Julia Davis, a notable whistleblower who prevailed in her struggle against the Department of Homeland Security, recently released an article concerning the reintroduction of the Senate version of the Whistleblower Protection Enhancement Act (S. 743). Ms. Davis notes that one of the main supporters and architects of the current law to protect federal employees, the Whistleblower Protection Act, has referred to it as a “Frankenstein” and how the reform bill (WPEA, S. 743) that is intended to correct the current law, is dangerously close to becoming the “Bride of Frankenstein.” Ms. Davis concisely explains how S. 743 is “replete with deceptive guillotines masquerading as haircut machines” and includes most of the problems that were in the prior version of the bill (S. 372) from last Congress. For example, the Senate bill gives the Merit Systems Protection Board new powers to summarily dismiss a whistleblowers case, allows for an extremely limited right to seek a jury trial in federal court for a small number of employees, and lacks meaningful protections or court access for national security whistleblowers.

Ms. Davis along with the National Whistleblowers Center, Federal Ethics Center, National Security Whistleblowers Coalition, No FEAR Coalition and numerous citizen activists publicly opposed prior efforts to pass a whistleblower bill just for the sake of saying that a bill was passed. In December of 2010, we pointed out seven major flaws or shortcomings in the predecessor Senate WPEA bill, S. 372, that failed to pass the last Congress. 

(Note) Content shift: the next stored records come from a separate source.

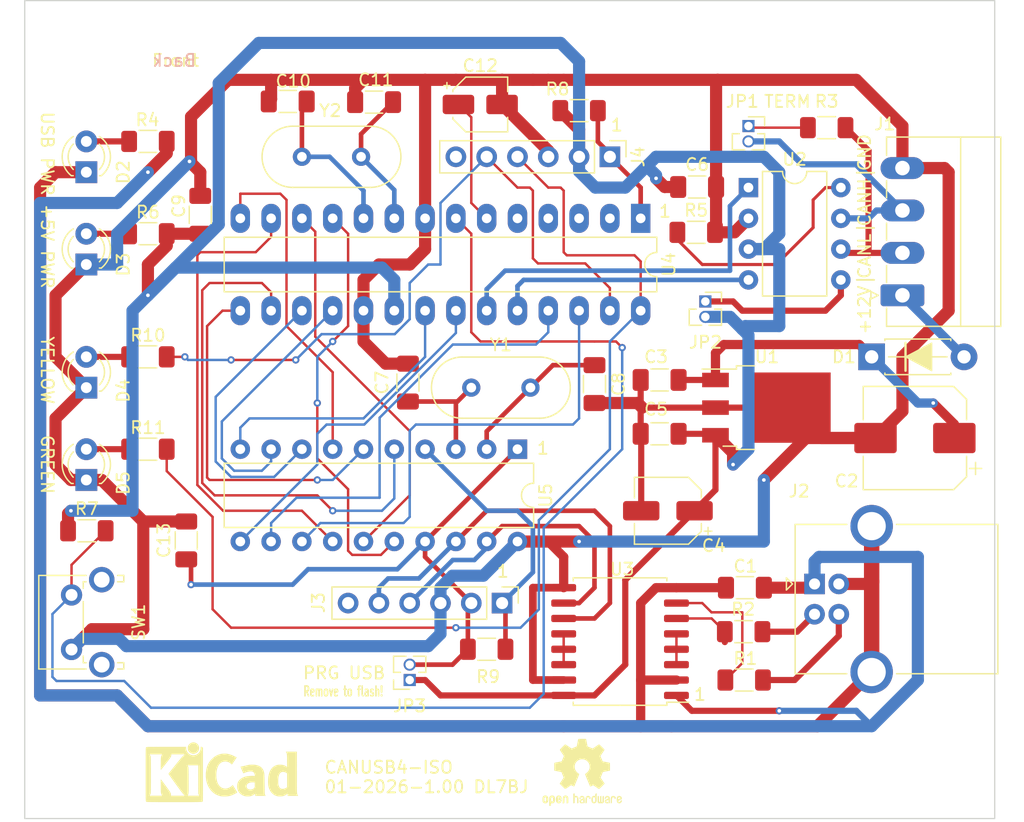
<source format=kicad_pcb>
(kicad_pcb
	(version 20241229)
	(generator "pcbnew")
	(generator_version "9.0")
	(general
		(thickness 1.6)
		(legacy_teardrops no)
	)
	(paper "A4")
	(layers
		(0 "F.Cu" signal)
		(2 "B.Cu" signal)
		(9 "F.Adhes" user "F.Adhesive")
		(11 "B.Adhes" user "B.Adhesive")
		(13 "F.Paste" user)
		(15 "B.Paste" user)
		(5 "F.SilkS" user "F.Silkscreen")
		(7 "B.SilkS" user "B.Silkscreen")
		(1 "F.Mask" user)
		(3 "B.Mask" user)
		(17 "Dwgs.User" user "User.Drawings")
		(19 "Cmts.User" user "User.Comments")
		(21 "Eco1.User" user "User.Eco1")
		(23 "Eco2.User" user "User.Eco2")
		(25 "Edge.Cuts" user)
		(27 "Margin" user)
		(31 "F.CrtYd" user "F.Courtyard")
		(29 "B.CrtYd" user "B.Courtyard")
		(35 "F.Fab" user)
		(33 "B.Fab" user)
		(39 "User.1" user)
		(41 "User.2" user)
		(43 "User.3" user)
		(45 "User.4" user)
	)
	(setup
		(pad_to_mask_clearance 0)
		(allow_soldermask_bridges_in_footprints no)
		(tenting front back)
		(pcbplotparams
			(layerselection 0x00000000_00000000_55555555_5755f5ff)
			(plot_on_all_layers_selection 0x00000000_00000000_00000000_00000000)
			(disableapertmacros no)
			(usegerberextensions no)
			(usegerberattributes yes)
			(usegerberadvancedattributes yes)
			(creategerberjobfile yes)
			(dashed_line_dash_ratio 12.000000)
			(dashed_line_gap_ratio 3.000000)
			(svgprecision 4)
			(plotframeref no)
			(mode 1)
			(useauxorigin no)
			(hpglpennumber 1)
			(hpglpenspeed 20)
			(hpglpendiameter 15.000000)
			(pdf_front_fp_property_popups yes)
			(pdf_back_fp_property_popups yes)
			(pdf_metadata yes)
			(pdf_single_document no)
			(dxfpolygonmode yes)
			(dxfimperialunits yes)
			(dxfusepcbnewfont yes)
			(psnegative no)
			(psa4output no)
			(plot_black_and_white yes)
			(sketchpadsonfab no)
			(plotpadnumbers no)
			(hidednponfab no)
			(sketchdnponfab yes)
			(crossoutdnponfab yes)
			(subtractmaskfromsilk no)
			(outputformat 1)
			(mirror no)
			(drillshape 1)
			(scaleselection 1)
			(outputdirectory "")
		)
	)
	(net 0 "")
	(net 1 "GNDA")
	(net 2 "+5VA")
	(net 3 "Net-(D1-K)")
	(net 4 "GND")
	(net 5 "+5V")
	(net 6 "Net-(U5-RA4{slash}IOCA3{slash}AN3{slash}OSC2{slash}CLKOUT)")
	(net 7 "Net-(U5-RA5{slash}IOCA5{slash}OSC1{slash}CLKIN)")
	(net 8 "Net-(U4-OSC2{slash}CLKOUT)")
	(net 9 "Net-(U4-OSC1{slash}CLKIN)")
	(net 10 "Net-(U4-Vcap)")
	(net 11 "Net-(J3-VDD)")
	(net 12 "+12V")
	(net 13 "Net-(D2-A)")
	(net 14 "Net-(D3-A)")
	(net 15 "Net-(D4-A)")
	(net 16 "Net-(D5-A)")
	(net 17 "/CANL")
	(net 18 "/CANH")
	(net 19 "Net-(J2-D+)")
	(net 20 "Net-(J2-D-)")
	(net 21 "/DD-")
	(net 22 "/DD+")
	(net 23 "unconnected-(J3-PGM{slash}LVP-Pad6)")
	(net 24 "Net-(J3-~{MCLR}{slash}VPP)")
	(net 25 "unconnected-(J4-PGM{slash}LVP-Pad6)")
	(net 26 "Net-(J4-PGC{slash}ICSPCLK)")
	(net 27 "/~{MCLR}")
	(net 28 "Net-(J4-PGD{slash}ICSPDAT)")
	(net 29 "Net-(JP1-A)")
	(net 30 "Net-(JP2-A)")
	(net 31 "Net-(U3-UD+)")
	(net 32 "Net-(U3-UD-)")
	(net 33 "Net-(U2-STBY)")
	(net 34 "Net-(U4-RA5{slash}AN4)")
	(net 35 "/CANTX")
	(net 36 "/CANRX")
	(net 37 "Net-(U3-PDEN)")
	(net 38 "Net-(U3-PIN)")
	(net 39 "/D2")
	(net 40 "/CDAV")
	(net 41 "/D0")
	(net 42 "/UDAV")
	(net 43 "/D3")
	(net 44 "/D5")
	(net 45 "unconnected-(U4-RA0{slash}AN0-Pad2)")
	(net 46 "unconnected-(U4-RA1{slash}AN1-Pad3)")
	(net 47 "/D7")
	(net 48 "/CREQ")
	(net 49 "unconnected-(U4-RA2{slash}Vref-{slash}AN2-Pad4)")
	(net 50 "unconnected-(U4-RA3{slash}Vref+{slash}AN3-Pad5)")
	(net 51 "/D6")
	(net 52 "/D4")
	(net 53 "/D1")
	(net 54 "/UREQ")
	(footprint "Resistor_SMD:R_1206_3216Metric_Pad1.30x1.75mm_HandSolder" (layer "F.Cu") (at 10.16 -55.88 180))
	(footprint "Package_DIP:DIP-8_W7.62mm" (layer "F.Cu") (at 59.69 -52.07))
	(footprint "MountingHole:MountingHole_3.5mm" (layer "F.Cu") (at 74.93 -5.08))
	(footprint "Connector_PinSocket_1.27mm:PinSocket_1x02_P1.27mm_Vertical" (layer "F.Cu") (at 59.69 -57.15))
	(footprint "Capacitor_SMD:C_1206_3216Metric_Pad1.33x1.80mm_HandSolder" (layer "F.Cu") (at 55.456154 -52.118005))
	(footprint "Resistor_SMD:R_1206_3216Metric_Pad1.30x1.75mm_HandSolder" (layer "F.Cu") (at 55.377711 -48.376511))
	(footprint "Symbol:OSHW-Logo2_7.3x6mm_SilkScreen" (layer "F.Cu") (at 45.974 -3.81))
	(footprint "LED_THT:LED_D3.0mm" (layer "F.Cu") (at 5.08 -53.34 90))
	(footprint "Capacitor_SMD:CP_Elec_5x5.9" (layer "F.Cu") (at 53.045 -25.4 180))
	(footprint "Capacitor_SMD:C_1206_3216Metric_Pad1.33x1.80mm_HandSolder" (layer "F.Cu") (at 31.60497 -35.976571 90))
	(footprint "LED_THT:LED_D3.0mm" (layer "F.Cu") (at 5.08 -45.72 90))
	(footprint "PCM_Diode_THT_AKL:D_DO-41_SOD81_P7.62mm_Horizontal" (layer "F.Cu") (at 69.85 -38.1))
	(footprint "Capacitor_SMD:C_1206_3216Metric_Pad1.33x1.80mm_HandSolder" (layer "F.Cu") (at 59.3975 -19.05 180))
	(footprint "Connector_Phoenix_MC:PhoenixContact_MC_1,5_4-G-3.5_1x04_P3.50mm_Horizontal" (layer "F.Cu") (at 72.39 -43.18 90))
	(footprint "Connector_PinHeader_2.54mm:PinHeader_1x06_P2.54mm_Vertical" (layer "F.Cu") (at 39.369999 -17.78 -90))
	(footprint "Capacitor_SMD:C_1206_3216Metric_Pad1.33x1.80mm_HandSolder" (layer "F.Cu") (at 13.32199 -22.951487 90))
	(footprint "Resistor_SMD:R_1206_3216Metric_Pad1.30x1.75mm_HandSolder" (layer "F.Cu") (at 10.16 -30.48 180))
	(footprint "LED_THT:LED_D3.0mm" (layer "F.Cu") (at 5.08 -27.94 90))
	(footprint "Button_Switch_THT:SW_Tactile_SPST_Angled_PTS645Vx58-2LFS" (layer "F.Cu") (at 3.86 -13.95 90))
	(footprint "Capacitor_SMD:C_1206_3216Metric_Pad1.33x1.80mm_HandSolder" (layer "F.Cu") (at 46.99 -35.8525 -90))
	(footprint "MountingHole:MountingHole_3.5mm" (layer "F.Cu") (at 5.08 -62.23))
	(footprint "Capacitor_SMD:CP_Elec_4x5.3" (layer "F.Cu") (at 37.57 -58.928))
	(footprint "Connector_PinHeader_2.54mm:PinHeader_1x06_P2.54mm_Vertical" (layer "F.Cu") (at 48.26 -54.61 -90))
	(footprint "Resistor_SMD:R_1206_3216Metric_Pad1.30x1.75mm_HandSolder" (layer "F.Cu") (at 10.16 -38.1 180))
	(footprint "Package_DIP:DIP-28_W7.62mm_LongPads" (layer "F.Cu") (at 50.8 -49.53 -90))
	(footprint "Resistor_SMD:R_1206_3216Metric_Pad1.30x1.75mm_HandSolder" (layer "F.Cu") (at 10.16 -48.26 180))
	(footprint "Capacitor_SMD:C_1206_3216Metric_Pad1.33x1.80mm_HandSolder" (layer "F.Cu") (at 21.690347 -59.178302 180))
	(footprint "MountingHole:MountingHole_3.5mm" (layer "F.Cu") (at 5.08 -5.08))
	(footprint "Capacitor_SMD:C_1206_3216Metric_Pad1.33x1.80mm_HandSolder" (layer "F.Cu") (at 28.811477 -59.122638 180))
	(footprint "Resistor_SMD:R_1206_3216Metric_Pad1.30x1.75mm_HandSolder" (layer "F.Cu") (at 45.72 -58.42))
	(footprint "Resistor_SMD:R_1206_3216Metric_Pad1.30x1.75mm_HandSolder" (layer "F.Cu") (at 66.142746 -57.014864 180))
	(footprint "Capacitor_SMD:C_1206_3216Metric_Pad1.33x1.80mm_HandSolder" (layer "F.Cu") (at 52.3625 -36.195 180))
	(footprint "Crystal:Crystal_HC49-4H_Vertical" (layer "F.Cu") (at 22.86 -54.61))
	(footprint "Capacitor_SMD:CP_Elec_8x10"
		(layer "F.Cu")
		(uuid "982a7849-0bce-45f6-9b35-3334b6e1cfd5")
		(at 73.418554 -31.400148 180)
		(descr "SMD capacitor, aluminum electrolytic, Nichicon, 8.0x10mm")
		(tags "capacitor electrolytic")
		(property "Reference" "C2"
			(at 5.633343 -3.547082 0)
			(layer "F.SilkS")
			(uuid "b9e73566-4857-40de-80e9-d08542f13ca1")
			(effects
				(font
					(size 1 1)
					(thickness 0.15)
				)
			)
		)
		(property "Value" "100µF"
			(at 0 5.2 0)
			(layer "F.Fab")
			(uuid "dac73284-14fb-4323-9a54-7366eba0381f")
			(effects
				(font
					(size 1 1)
					(thickness 0.15)
				)
			)
		)
		(property "Datasheet" "~"
			(at 0 0 0)
			(layer "F.Fab")
			(hide yes)
			(uuid "0c6f0d6f-4b61-46c3-96d2-067874c2ede2")
			(effects
				(font
					(size 1.27 1.27)
					(thickness 0.15)
				)
			)
		)
		(property "Description" "Polarized capacitor, small symbol"
			(at 0 0 0)
			(layer "F.Fab")
			(hide yes)
			(uuid "cc540e51-8880-4e38-b964-18942ae9b986")
			(effects
				(font
					(size 1.27 1.27)
					(thickness 0.15)
				)
			)
		)
		(property ki_fp_filters "CP_*")
		(path "/cd0eddb2-13c0-4887-ac8c-6e75db4cf2db")
		(sheetname "/")
		(sheetfile "CANUSB4.kicad_sch")
		(attr smd)
		(fp_line
			(start 4.26 4.26)
			(end 4.26 1.51)
			(stroke
				(width 0.12)
				(type solid)
			)
			(layer "F.SilkS")
			(uuid "a9bdcaec-20da-4366-b34a-cfe8c62fceae")
		)
		(fp_line
			(start 4.26 -4.26)
			(end 4.26 -1.51)
			(stroke
				(width 0.12)
				(type solid)
			)
			(layer "F.SilkS")
			(uuid "760af3da-3f68-4231-9c47-14b4219947b5")
		)
		(fp_line
			(start -3.195563 4.26)
			(end 4.26 4.26)
			(stroke
				(width 0.12)
				(type solid)
			)
			(layer "F.SilkS")
			(uuid "c2ea765c-a2eb-4f1d-bda6-5417a6f2491b")
		)
		(fp_line
			(start -3.195563 -4.26)
			(end 4.26 -4.26)
			(stroke
				(width 0.12)
				(type solid)
			)
			(layer "F.SilkS")
			(uuid "4586df44-ad0c-4935-ac99-af3579f62b74")
		)
		(fp_line
			(start -4.26 3.195563)
			(end -3.195563 4.26)
			(stroke
				(width 0.12)
				(type solid)
			)
			(layer "F.SilkS")
			(uuid "0b1c5364-18a6-497f-89aa-4f567d3f5234")
		)
		(fp_line
			(start -4.26 3.195563)
			(end -4.26 1.51)
			(stroke
				(width 0.12)
				(type solid)
			)
			(layer "F.SilkS")
			(uuid "3393f3bc-ac94-44bb-8fff-2458ee4870ad")
		)
		(fp_line
			(start -4.26 -3.195563)
			(end -3.195563 -4.26)
			(stroke
				(width 0.12)
				(type solid)
			)
			(layer "F.SilkS")
			(uuid "37115ddb-a264-4e6f-80ed-9b5da7c3b140")
		)
		(fp_line
			(start -4.26 -3.195563)
			(end -4.26 -1.51)
			(stroke
				(width 0.12)
				(type solid)
			)
			(layer "F.SilkS")
			(uuid "8e1d9717-3f98-423d-8ce7-514776d28d35")
		)
		(fp_line
			(start -4.999999 -3.01)
			(end -5 -2.010001)
			(stroke
				(width 0.12)
				(type solid)
			)
			(layer "F.SilkS")
			(uuid "8f640b09-edb8-4d74-8ac8-c76622b3fd8c")
		)
		(fp_line
			(start -5.5 -2.51)
			(end -4.5 -2.510001)
			(stroke
				(width 0.12)
				(type solid)
			)
			(layer "F.SilkS")
			(uuid "c11cb81d-3f7a-4fc7-8bc2-b67cb94b8cc1")
		)
		(fp_line
			(start 5.25 1.5)
			(end 4.4 1.5)
			(stroke
				(width 0.05)
				(type solid)
			)
			(layer "F.CrtYd")
			(uuid "ebccbfcf-6134-4cf8-95ed-411f4036547c")
		)
		(fp_line
			(start 5.25 -1.5)
			(end 5.25 1.5)
			(stroke
				(width 0.05)
				(type solid)
			)
			(layer "F.CrtYd")
			(uuid "adf427bc-b2a8-4cba-bbe2-e17e0e8a3ce3")
		)
		(fp_line
			(start 4.4 1.5)
			(end 4.4 4.4)
			(stroke
				(width 0.05)
				(type solid)
			)
			(layer "F.CrtYd")
			(uuid "ef45c3e9-5825-433b-922d-7c35e6680c27")
		)
		(fp_line
			(start 4.4 -1.5)
			(end 5.25 -1.5)
			(stroke
				(width 0.05)
				(type solid)
			)
			(layer "F.CrtYd")
			(uuid "fc4bc912-2a07-4f41-bc71-eb7d1c9df0ff")
		)
		(fp_line
			(start 4.4 -4.4)
			(end 4.4 -1.5)
			(stroke
				(width 0.05)
				(type solid)
			)
			(layer "F.CrtYd")
			(uuid "bd4dab04-c428-44d5-b19b-543e3dcdb1f0")
		)
		(fp_line
			(start -3.25 4.4)
			(end 4.4 4.4)
			(stroke
				(width 0.05)
				(type solid)
			)
			(layer "F.CrtYd")
			(uuid "247852fd-6e2c-4c59-97bd-25483475ff89")
		)
		(fp_line
			(start -3.25 -4.4)
			(end 4.4 -4.4)
			(stroke
				(width 0.05)
				(type solid)
			)
			(layer "F.CrtYd")
			(uuid "31a4fcb9-c8d8-41ad-b032-a462faed6671")
		)
		(fp_line
			(start -4.4 3.25)
			(end -3.25 4.4)
			(stroke
				(width 0.05)
				(type solid)
			)
			(layer "F.CrtYd")
			(uuid "352c226b-d885-404e-b738-577a5b523124")
		)
		(fp_line
			(start -4.4 1.5)
			(end -4.4 3.25)
			(stroke
				(width 0.05)
				(type solid)
			)
			(layer "F.CrtYd")
			(uuid "1beb6712-df87-4188-a19c-ae7fbb80cc1b")
		)
		(fp_line
			(start -4.4 -1.5)
			(end -5.25 -1.5)
			(stroke
				(width 0.05)
				(type solid)
			)
			(layer "F.CrtYd")
			(uuid "e83c9333-4d8e-4c8d-bbf6-19514bf9d7a3")
		)
		(fp_line
			(start -4.4 -3.25)
			(end -3.25 -4.4)
			(stroke
				(width 0.05)
				(type solid)
			)
			(layer "F.CrtYd")
			(uuid "08a45c5e-3a01-49ef-bbfe-5d762e04e946")
		)
		(fp_line
			(start -4.4 -3.25)
			(end -4.4 -1.5)
			(stroke
				(width 0.05)
				(type solid)
			)
			(layer "F.CrtYd")
			(uuid "28aea7d2-5a32-41e0-abe9-8bf8a874a982")
		)
		(fp_line
			(start -5.25 1.5)
			(end -4.4 1.5)
			(stroke
				(width 0.05)
				(type solid)
			)
			(layer "F.CrtYd")
			(uuid "53825a2a-affe-4afa-928f-826f5bc91bed")
		)
		(fp_line
			(start -5.25 -1.5)
			(end -5.25 1.5)
			(stroke
				(width 0.05)
				(type solid)
			)
			(layer "F.CrtYd")
			(uuid "ba58d6c2-951d-487d-b1b5-1048cb4c5539")
		)
		(fp_line
			(start 4.15 -4.15)
			(end 4.15 4.15)
			(stroke
				(width 0.1)
				(type solid)
			)
			(layer "F.Fab")
			(uuid "68e24681-b9e6-46b5-bed0-1c4e539e2cf4")
		)
		(fp_line
			(start -3.15 4.150001)
			(end 4.15 4.15)
			(stroke
				(width 0.1)
				(type solid)
			)
			(layer "F.Fab")
			(uuid "b4b63c35-9f7f-49c3-b688-9129d8915654")
		)
		(fp_line
			(start -3.15 -4.150001)
			(end 4.15 -4.15)
			(stroke
				(width 0.1)
				(type solid)
			)
			(layer "F.Fab")
			(uuid "e4971156-b5c2-45c0-bd08-c0af483b0317")
		)
		(fp_line
			(start -3.162278 -1.9)
			(end -3.162278 -1.1)
			(stroke
				(width 0.1)
				(type solid)
			)
			(layer "F.Fab")
			(uuid "b028e79b-625c-4aed-a710-2c605e203cfe")
		)
		(fp_line
			(start -3.562278 -1.5)
			(end -2.762278 -1.5)
			(stroke
				(width 0.1)
				(type solid)
			)
			(layer "F.Fab")
			(uuid "e8de71cd-4c87-44c0-8a30-b0ec067e1fcf")
		)
		(fp_line
			(start -4.150001 3.15)
			(end -3.15 4.150001)
			(stroke
				(width 0.1)
				(type solid)
			)
			(layer "F.Fab")
			(uuid "03f9c9e1-6b1c-4d35-980b-b74f97e5890e")
		)
		(fp_line
			(start -4.150001 -3.15)
			(end -3.15 -4.150001)
			(stroke
				(width 0.1)
				(type solid)
			)
			(layer "F.Fab")
			(uuid "58b36346-5a2d-4389-a30d-355d85b22af6")
		)
		(fp_line
			(start -4.150001 -3.15)
			(end -4.150001 3.15)
			(stroke
				(width 0.1)
				(type solid)
			)
			(layer "F.Fab")
			(uuid "c212f981-99ee-46d2-91be-dddaeb675fc8")
		)
		(fp_circle
			(center 0 0)
			(end 4 0)
			(stroke
				(width 0.1)
				(type solid)
			)
			(fill no)
			(layer "F.Fab")
			(uuid "8860f454-1b0d-4885-8cfa-7f392165c2de")
		)
		(fp_text user "${REFERENCE}"
			(at 0 0 0)
			(layer "F.Fab")
			(uuid "057b85bc-2734-476c-959c-cdb1add93d01")
			(effects
				(font
					(size 1 1)
					(thickness 0.15)
				)
			)
		)
		(pad "1" smd roundrect
			(at -3.25 0 180)
			(size 3.5 2.5)
			(layers "F.Cu" "F.Mask" "F.Paste")
			(roundrect_rratio 0.1)
			(net 3 "Net-(D1-K)")
			(pintype "passive")
			(uuid "a13fbaa3-89ba-461e-8337-1e4ade801407")
		)
		(pad "2" smd roundrect
			(at 3.25 0 180)
			(size 3.5 2.5)
			(layers "F.Cu" "F.Mask" "F.Paste")
			(roundrect_rratio 0.1)
			(net 4 "GND")
			(pintype "passive")
			(uuid "d0bc9267-2c80-46e1-9442-92051a780d45")
		)
		(embedded_fonts no)
		(model "${KICAD6_3DMODEL_DIR}/Capacitor
... [182606 chars truncated]
</source>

When the WPEA was reintroduced in the Senate in April of 2011 as S. 743, the Senate sponsors agreed to fix one of the most glaring problems with the bill. Convincing the Senate to make this one important change was no small feat, particularly when powerful Washington lobbyists and groups were working feverishly behind the scenes to urge Congress to pass the badly flawed bill without making any corrections so they could claim a legislative victory. In the face of those odds we prevailed in forcing the Senate to make one truly important change to the WPEA. That was only possible because thousands of citizen activists responded to the call to pressure Congress to correct this problem with the bill.

However, our work is not done. The Senate has only fixed one of the seven major problems with the bill. If we truly want the WPEA to be a true enhancement and not an illusory reform then additional improvements and changes to the bill are needed.

President Obama promised true reform, and court access for all federal employee whistleblowers, during his campaign and we still expect him to fulfill his promise.